[Opening Supplied records section]

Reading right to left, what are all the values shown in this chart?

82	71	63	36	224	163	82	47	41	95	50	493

[Closing Supplied records section]
[Opening Supplied records section]

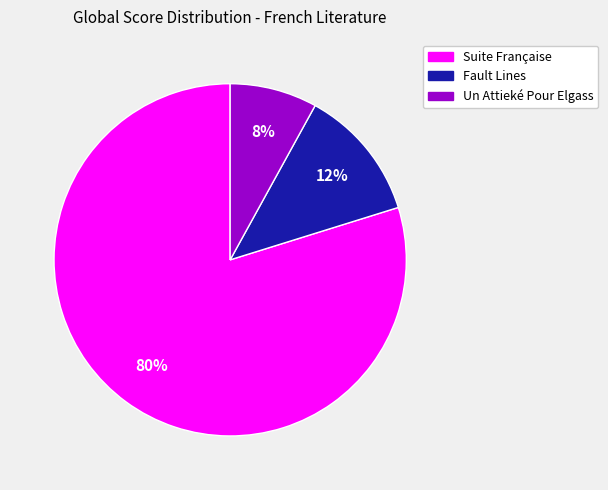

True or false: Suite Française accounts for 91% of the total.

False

[Closing Supplied records section]
[Opening Supplied records section]

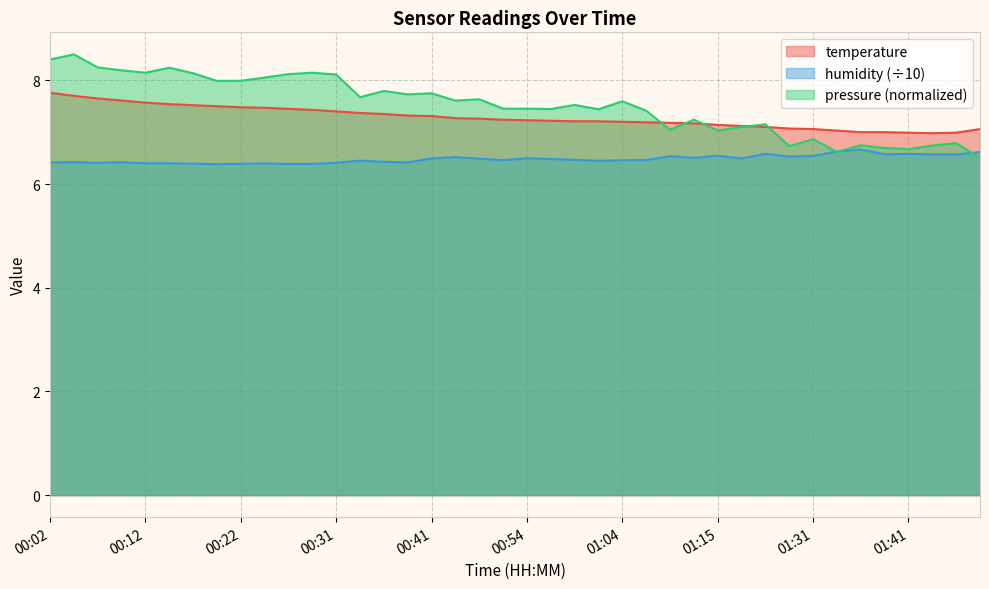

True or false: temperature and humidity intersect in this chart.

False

[Closing Supplied records section]

* **Required work**
Count the lines in the records above that contain the word "chart" and state only that number.

* **Expected output**
2